Does the author of this article not know about 2-way encryption? It can be used to store encrypted passwords in a database and the original value can be retrieved.
Letting a random employee to see your password on demand is just as bad as storing it in plaintext. Now the employee knows you and knows your password - for most people that means free access to their mail account, which means free access to all their accounts.
Good idea in theory. Unfortunately every serious person doing programming / administration / ... will have at least 20 accounts on the internet (probably underestimated!: email, other email, HN, sourceforge, github, facebook, own pc, own pc admin, vps, stackoverflow, etc. etc.)
At some point it's not possible to remember them all anymore... You have a choice of storing them with master password (now I can get all of them in one file), using the same one, having a password scheme (like usualpwd_HN, usualpwd_gmail, ...) or ... ?
Edit: what I started doing is setting random password that I will not remember and just requesting a reset when I get logged out.
1password uses 128-bit AES, based on your master password. Intelligently, they didn't write their own encryption.
Of course, we wanted to avoid writing this code in the Agile Keychain and elected to use the OpenSSL function PKCS5_PBKDF2_HMAC_SHA1 to generate the keys. Key generation is simply too important a step to not rely directly on the experts.

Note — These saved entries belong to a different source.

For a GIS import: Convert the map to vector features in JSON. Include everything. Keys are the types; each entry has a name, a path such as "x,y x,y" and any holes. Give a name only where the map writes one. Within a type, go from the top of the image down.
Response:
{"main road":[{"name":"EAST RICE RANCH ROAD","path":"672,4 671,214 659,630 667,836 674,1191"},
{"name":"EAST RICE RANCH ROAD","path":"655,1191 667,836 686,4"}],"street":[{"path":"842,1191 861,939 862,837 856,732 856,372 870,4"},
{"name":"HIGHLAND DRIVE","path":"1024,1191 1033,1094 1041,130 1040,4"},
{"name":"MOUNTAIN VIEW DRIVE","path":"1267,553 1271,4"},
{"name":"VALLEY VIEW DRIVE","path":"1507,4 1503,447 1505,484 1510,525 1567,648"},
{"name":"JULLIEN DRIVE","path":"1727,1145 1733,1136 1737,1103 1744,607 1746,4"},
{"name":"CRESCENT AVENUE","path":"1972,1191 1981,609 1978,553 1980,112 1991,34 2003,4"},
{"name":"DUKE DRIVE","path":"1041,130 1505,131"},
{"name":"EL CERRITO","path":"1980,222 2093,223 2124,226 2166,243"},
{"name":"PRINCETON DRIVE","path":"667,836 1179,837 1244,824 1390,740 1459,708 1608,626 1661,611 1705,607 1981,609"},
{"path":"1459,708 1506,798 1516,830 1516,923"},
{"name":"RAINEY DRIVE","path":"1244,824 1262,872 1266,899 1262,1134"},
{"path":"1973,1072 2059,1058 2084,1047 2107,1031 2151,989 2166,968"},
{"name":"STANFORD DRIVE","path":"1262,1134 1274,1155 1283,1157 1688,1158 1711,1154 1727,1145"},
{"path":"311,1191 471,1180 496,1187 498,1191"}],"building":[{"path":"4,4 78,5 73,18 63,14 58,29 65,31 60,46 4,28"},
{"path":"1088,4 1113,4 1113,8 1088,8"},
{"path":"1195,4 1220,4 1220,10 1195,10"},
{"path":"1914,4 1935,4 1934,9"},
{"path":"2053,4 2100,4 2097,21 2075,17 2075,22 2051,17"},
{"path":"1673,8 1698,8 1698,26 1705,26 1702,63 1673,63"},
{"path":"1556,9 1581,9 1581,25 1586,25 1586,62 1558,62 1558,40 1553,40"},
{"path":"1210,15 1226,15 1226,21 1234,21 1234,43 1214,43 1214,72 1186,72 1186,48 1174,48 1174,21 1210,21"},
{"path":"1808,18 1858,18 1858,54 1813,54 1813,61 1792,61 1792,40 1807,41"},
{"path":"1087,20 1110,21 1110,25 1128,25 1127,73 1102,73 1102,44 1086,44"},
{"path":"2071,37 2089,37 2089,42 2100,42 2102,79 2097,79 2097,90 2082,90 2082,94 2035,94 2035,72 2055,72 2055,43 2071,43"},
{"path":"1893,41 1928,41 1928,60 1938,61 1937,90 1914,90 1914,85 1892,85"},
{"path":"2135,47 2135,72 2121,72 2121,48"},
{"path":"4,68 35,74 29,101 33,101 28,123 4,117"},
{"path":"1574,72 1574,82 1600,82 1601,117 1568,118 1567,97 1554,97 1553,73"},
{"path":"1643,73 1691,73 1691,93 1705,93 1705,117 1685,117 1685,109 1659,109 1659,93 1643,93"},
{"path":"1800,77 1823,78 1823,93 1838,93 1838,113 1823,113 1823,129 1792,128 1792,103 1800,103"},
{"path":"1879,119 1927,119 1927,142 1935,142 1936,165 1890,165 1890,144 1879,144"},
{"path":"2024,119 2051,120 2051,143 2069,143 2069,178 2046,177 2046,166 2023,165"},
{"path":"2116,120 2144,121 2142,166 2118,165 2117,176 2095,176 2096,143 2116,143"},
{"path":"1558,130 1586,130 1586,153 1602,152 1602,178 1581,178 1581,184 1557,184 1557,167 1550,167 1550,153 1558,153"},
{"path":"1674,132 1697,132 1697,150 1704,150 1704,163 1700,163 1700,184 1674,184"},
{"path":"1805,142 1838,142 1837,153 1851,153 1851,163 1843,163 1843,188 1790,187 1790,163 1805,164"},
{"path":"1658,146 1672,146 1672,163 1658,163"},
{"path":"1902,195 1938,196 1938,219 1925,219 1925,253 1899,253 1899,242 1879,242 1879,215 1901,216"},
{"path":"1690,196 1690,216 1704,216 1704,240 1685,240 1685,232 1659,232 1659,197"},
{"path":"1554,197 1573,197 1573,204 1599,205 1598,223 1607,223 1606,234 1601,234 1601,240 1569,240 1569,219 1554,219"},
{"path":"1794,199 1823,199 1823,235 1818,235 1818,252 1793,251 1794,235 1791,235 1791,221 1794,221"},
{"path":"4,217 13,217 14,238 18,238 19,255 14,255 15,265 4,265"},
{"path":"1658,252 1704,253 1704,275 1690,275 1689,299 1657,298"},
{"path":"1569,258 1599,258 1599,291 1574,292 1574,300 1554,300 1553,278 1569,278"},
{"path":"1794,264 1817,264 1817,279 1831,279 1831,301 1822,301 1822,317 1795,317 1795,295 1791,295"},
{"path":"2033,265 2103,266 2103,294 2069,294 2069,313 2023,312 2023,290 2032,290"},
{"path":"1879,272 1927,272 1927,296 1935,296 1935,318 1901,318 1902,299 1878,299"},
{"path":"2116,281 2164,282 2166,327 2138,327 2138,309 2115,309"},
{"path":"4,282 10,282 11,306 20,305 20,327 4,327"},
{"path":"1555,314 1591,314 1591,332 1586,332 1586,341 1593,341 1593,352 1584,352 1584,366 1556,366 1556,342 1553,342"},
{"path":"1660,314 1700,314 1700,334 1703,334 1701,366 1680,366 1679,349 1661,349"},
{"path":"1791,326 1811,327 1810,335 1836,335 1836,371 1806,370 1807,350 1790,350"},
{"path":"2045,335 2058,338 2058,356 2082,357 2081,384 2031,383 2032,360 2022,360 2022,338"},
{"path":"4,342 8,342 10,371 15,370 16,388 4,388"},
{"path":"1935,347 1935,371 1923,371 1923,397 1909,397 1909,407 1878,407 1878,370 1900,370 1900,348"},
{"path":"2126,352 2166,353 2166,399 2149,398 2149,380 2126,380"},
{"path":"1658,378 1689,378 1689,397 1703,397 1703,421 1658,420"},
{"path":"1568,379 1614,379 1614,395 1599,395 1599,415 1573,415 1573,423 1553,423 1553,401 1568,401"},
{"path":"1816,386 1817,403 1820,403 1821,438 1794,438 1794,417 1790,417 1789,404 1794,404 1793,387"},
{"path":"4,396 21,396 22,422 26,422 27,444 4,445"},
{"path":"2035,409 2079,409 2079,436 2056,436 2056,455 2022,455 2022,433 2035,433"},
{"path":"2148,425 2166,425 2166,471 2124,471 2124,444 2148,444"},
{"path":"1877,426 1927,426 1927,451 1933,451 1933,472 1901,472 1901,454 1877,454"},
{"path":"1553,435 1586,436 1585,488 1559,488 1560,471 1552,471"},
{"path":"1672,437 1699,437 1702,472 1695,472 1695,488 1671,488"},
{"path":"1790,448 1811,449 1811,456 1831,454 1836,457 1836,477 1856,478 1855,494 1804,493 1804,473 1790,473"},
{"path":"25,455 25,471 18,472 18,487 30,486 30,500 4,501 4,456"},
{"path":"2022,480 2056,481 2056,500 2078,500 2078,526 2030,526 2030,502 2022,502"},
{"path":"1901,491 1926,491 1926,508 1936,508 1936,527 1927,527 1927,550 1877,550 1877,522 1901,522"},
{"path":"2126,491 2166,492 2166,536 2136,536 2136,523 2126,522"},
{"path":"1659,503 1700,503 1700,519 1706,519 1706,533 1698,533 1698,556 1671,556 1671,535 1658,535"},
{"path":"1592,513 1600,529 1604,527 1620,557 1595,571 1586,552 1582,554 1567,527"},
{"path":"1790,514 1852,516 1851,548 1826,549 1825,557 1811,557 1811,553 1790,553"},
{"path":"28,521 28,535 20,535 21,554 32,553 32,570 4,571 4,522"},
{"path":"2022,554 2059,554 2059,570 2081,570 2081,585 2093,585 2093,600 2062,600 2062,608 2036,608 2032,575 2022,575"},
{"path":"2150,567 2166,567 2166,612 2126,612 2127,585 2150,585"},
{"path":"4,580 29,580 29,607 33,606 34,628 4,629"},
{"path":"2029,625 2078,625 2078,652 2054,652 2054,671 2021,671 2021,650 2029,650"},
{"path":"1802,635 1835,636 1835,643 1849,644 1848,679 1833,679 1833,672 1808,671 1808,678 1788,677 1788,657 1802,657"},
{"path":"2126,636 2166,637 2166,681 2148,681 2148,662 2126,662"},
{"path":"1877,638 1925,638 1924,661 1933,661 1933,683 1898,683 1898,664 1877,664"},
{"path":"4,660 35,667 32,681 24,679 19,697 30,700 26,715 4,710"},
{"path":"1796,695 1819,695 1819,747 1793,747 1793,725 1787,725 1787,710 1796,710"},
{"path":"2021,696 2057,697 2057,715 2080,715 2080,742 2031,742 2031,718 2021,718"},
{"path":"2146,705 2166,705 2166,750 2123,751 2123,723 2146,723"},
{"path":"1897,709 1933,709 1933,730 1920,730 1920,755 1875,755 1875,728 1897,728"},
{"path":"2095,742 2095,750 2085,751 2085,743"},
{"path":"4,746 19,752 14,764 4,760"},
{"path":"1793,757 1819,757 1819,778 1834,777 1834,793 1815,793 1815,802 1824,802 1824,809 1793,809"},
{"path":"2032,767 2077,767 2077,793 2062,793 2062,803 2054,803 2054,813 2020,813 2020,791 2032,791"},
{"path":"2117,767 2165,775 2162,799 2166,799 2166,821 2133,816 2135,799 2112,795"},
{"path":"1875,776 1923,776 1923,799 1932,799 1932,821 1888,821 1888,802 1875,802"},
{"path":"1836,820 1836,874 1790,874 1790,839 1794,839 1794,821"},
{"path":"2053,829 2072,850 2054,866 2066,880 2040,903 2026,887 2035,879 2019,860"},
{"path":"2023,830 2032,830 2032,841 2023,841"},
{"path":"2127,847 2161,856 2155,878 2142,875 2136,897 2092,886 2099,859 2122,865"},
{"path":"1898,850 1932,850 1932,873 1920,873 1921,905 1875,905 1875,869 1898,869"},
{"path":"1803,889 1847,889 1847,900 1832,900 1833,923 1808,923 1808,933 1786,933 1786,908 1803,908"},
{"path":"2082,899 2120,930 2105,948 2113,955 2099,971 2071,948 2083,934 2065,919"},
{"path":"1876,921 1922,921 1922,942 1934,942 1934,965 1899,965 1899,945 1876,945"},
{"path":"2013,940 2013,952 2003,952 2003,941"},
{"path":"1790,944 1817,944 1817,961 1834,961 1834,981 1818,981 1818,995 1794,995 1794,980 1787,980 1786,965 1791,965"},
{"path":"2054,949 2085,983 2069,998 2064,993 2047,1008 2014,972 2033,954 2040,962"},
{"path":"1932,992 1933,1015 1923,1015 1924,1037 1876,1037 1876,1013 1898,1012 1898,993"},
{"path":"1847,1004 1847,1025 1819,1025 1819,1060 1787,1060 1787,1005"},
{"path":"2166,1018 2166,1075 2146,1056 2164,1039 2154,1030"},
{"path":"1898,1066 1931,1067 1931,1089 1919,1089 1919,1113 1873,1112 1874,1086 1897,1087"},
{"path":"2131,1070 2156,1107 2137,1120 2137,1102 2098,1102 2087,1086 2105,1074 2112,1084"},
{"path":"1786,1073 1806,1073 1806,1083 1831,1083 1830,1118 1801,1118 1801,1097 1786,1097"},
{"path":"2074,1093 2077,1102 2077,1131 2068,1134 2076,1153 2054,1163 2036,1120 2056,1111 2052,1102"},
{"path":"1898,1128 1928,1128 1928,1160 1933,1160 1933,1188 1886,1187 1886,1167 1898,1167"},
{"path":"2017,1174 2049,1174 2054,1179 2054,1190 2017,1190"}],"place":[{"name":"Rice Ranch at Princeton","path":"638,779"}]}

In order to thwart would-be attackers and strengthen the key, we elected to use 1000 iterations in the PBKDF2 algorithm.
I used a password manager, and I have a different password for every single service that I'm signed onto.
If you're using similar passwords for all the services you're signed onto, it's pure hypocrisy to turn around and criticise Rackspace for "poor security". The single point of failure is you.
You could use a password scheme for sites you don't really care much about and stronger separate passwords for important and often used sites.
I do this and it works out well and if you use the important sites enough you will and do remember your strong passwords but for the ones you don't you always can reset your password by email which isn't that inconvenient if you think about how often you are accessing the website that you cannot remember your password.
While the idea that Rackspace, a hardware and VM hosting provider, is really jeopardizing customers with passwords is pretty silly, it's still mostly a myth that you can use "2-way encryption" to securely store passwords in a database.
Anything the good guys can do to decrypt a password, assume the bad guys can too.
The change password code could also encrypt it in two places - a one-way hash all systems can read for authentication purposes and a second, through one-way link (think crippled RS-232), that stores it in a way only the second system, the one that has no network access, can retrieve using its secret (embedded in hardware) ludicrously large key and only after being enabled by a certain user action and proper multi-human authorization.
But it doesn't matter how ridiculously complex the password recovery system is, allowing meatware to gain access to passwords is a no-no.